*Your instructions:*
From the rows below, extract every line that contains the string "aplikasi". Matching is case-sensitive.

*The data:*
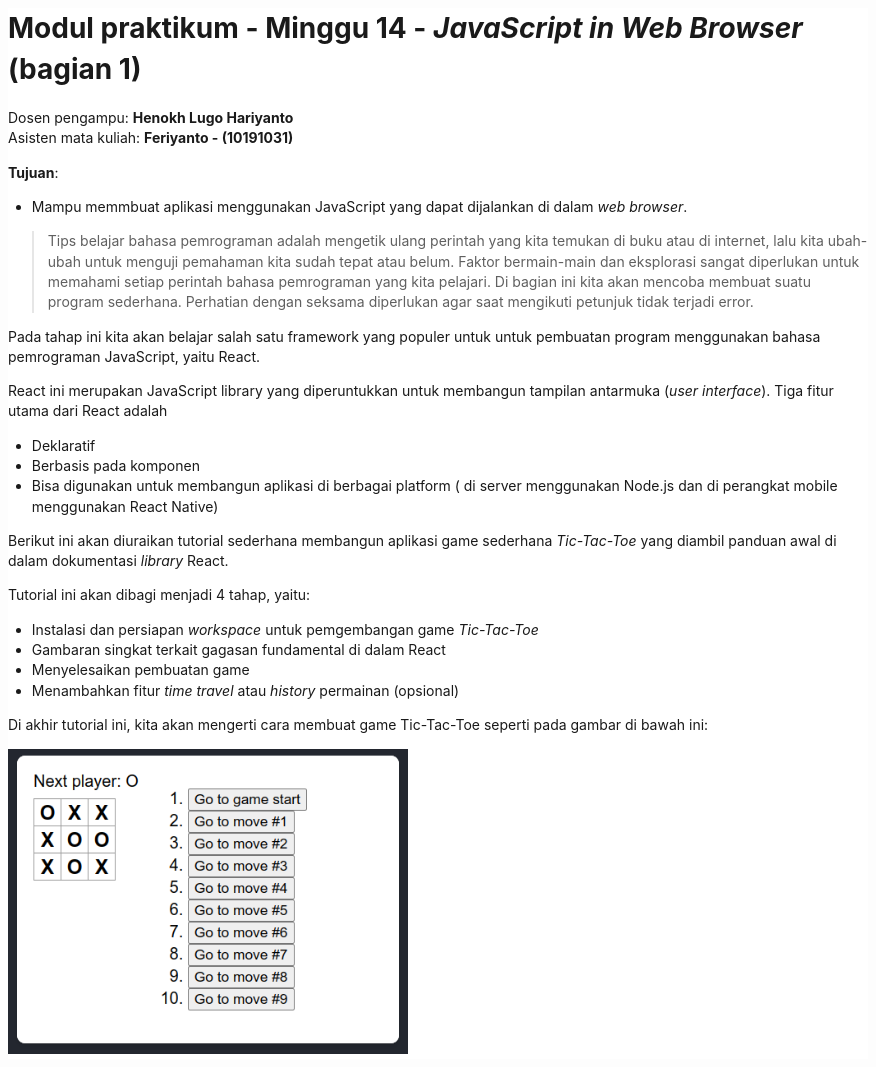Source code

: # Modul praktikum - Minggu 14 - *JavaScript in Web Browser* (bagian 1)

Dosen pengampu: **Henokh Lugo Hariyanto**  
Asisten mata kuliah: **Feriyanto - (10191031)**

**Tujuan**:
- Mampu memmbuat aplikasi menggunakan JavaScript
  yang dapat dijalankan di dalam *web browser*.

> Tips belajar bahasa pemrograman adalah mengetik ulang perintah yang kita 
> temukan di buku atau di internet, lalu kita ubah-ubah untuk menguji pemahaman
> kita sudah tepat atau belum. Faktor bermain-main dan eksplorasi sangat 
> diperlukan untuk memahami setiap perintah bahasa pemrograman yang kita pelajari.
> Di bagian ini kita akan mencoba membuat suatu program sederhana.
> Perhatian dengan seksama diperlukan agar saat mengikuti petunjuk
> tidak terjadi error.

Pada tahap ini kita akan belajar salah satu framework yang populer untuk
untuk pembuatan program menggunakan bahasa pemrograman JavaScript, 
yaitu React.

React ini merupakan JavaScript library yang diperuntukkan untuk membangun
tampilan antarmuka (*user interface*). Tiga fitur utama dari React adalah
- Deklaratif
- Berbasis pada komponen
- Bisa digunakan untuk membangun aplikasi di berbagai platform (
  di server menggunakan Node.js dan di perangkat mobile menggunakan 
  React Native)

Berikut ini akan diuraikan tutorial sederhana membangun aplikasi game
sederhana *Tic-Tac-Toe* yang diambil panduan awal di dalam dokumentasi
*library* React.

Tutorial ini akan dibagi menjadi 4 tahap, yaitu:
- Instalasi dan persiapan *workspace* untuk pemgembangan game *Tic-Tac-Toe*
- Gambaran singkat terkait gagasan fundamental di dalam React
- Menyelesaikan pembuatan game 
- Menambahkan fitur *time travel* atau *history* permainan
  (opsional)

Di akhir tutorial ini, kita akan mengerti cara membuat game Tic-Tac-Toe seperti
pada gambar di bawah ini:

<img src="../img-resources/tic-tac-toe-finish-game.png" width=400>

* * *

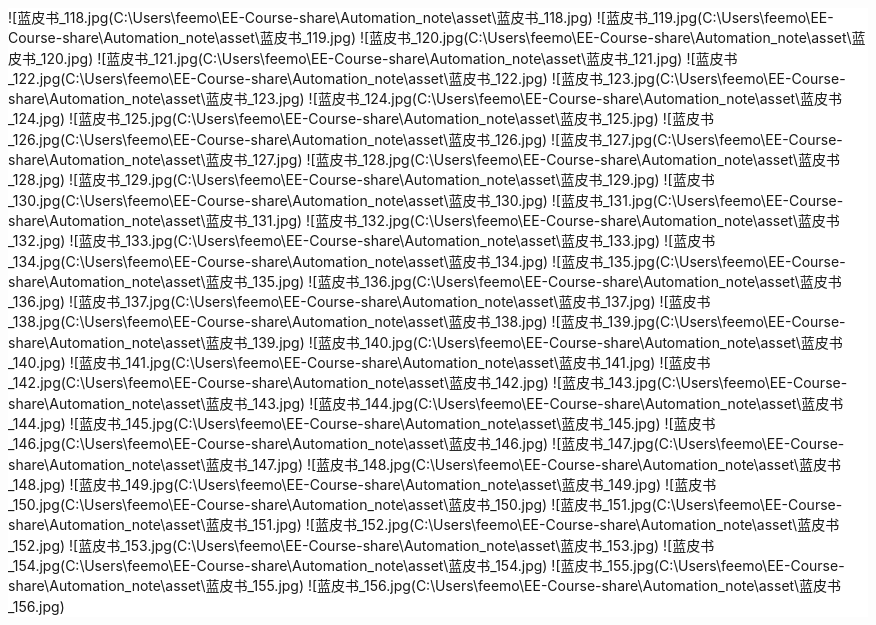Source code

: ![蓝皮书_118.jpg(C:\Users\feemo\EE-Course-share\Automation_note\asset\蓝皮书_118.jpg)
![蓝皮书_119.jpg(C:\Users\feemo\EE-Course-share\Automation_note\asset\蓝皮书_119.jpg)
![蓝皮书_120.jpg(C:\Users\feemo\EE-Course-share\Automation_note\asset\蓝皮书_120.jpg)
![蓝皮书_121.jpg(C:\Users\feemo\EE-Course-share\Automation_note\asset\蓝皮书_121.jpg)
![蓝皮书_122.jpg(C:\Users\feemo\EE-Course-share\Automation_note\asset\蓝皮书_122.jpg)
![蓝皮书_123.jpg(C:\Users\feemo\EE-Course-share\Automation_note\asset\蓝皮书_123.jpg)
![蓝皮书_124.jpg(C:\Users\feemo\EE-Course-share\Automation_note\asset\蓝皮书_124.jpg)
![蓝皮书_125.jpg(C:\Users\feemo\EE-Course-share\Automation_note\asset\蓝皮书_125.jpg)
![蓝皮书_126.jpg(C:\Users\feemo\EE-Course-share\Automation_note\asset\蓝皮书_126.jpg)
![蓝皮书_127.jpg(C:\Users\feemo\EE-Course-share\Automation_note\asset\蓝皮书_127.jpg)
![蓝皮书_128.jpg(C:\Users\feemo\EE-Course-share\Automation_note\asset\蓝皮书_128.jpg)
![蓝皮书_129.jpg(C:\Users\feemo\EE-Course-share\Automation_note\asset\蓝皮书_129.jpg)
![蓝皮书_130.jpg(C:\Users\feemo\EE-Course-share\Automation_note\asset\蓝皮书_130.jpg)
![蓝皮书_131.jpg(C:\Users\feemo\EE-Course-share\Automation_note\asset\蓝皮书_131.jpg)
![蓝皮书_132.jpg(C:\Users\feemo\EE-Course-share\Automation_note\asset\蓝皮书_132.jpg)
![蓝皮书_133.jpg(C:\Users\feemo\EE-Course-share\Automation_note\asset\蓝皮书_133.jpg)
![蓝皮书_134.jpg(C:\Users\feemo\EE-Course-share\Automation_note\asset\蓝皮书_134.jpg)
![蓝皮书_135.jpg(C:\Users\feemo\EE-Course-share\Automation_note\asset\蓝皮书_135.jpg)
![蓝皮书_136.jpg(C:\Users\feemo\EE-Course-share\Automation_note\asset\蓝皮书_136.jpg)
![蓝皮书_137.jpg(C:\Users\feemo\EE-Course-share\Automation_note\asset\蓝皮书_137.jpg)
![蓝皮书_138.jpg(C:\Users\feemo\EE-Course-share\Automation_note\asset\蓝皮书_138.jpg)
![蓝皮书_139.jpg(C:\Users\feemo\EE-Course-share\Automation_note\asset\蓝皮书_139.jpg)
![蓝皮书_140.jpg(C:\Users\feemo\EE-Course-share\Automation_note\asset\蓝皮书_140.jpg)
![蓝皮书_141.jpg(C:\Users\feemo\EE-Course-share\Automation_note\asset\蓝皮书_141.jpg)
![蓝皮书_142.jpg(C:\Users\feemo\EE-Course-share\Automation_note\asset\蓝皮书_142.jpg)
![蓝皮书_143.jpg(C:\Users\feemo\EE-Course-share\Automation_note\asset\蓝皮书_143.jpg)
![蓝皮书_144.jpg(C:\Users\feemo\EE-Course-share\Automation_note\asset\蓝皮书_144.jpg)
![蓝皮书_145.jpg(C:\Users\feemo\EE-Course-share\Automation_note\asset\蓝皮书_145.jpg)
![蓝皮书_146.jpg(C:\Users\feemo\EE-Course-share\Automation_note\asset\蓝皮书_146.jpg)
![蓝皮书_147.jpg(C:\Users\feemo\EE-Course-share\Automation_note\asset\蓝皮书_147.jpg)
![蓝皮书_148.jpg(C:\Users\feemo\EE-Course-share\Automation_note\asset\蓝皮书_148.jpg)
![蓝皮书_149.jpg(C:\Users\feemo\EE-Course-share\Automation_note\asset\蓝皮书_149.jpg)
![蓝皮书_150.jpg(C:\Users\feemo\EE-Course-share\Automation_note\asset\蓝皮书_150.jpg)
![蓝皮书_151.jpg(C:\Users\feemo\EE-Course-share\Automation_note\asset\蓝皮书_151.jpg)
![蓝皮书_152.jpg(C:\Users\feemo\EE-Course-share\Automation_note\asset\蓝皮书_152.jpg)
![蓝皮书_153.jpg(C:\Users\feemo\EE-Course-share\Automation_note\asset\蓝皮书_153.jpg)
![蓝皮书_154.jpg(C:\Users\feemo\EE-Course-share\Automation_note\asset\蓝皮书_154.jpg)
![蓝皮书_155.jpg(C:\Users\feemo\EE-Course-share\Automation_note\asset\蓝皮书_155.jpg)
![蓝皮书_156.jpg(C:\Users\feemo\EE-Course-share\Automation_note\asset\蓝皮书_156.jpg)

*Solution to this task:*
- Mampu memmbuat aplikasi menggunakan JavaScript
- Bisa digunakan untuk membangun aplikasi di berbagai platform (
Berikut ini akan diuraikan tutorial sederhana membangun aplikasi game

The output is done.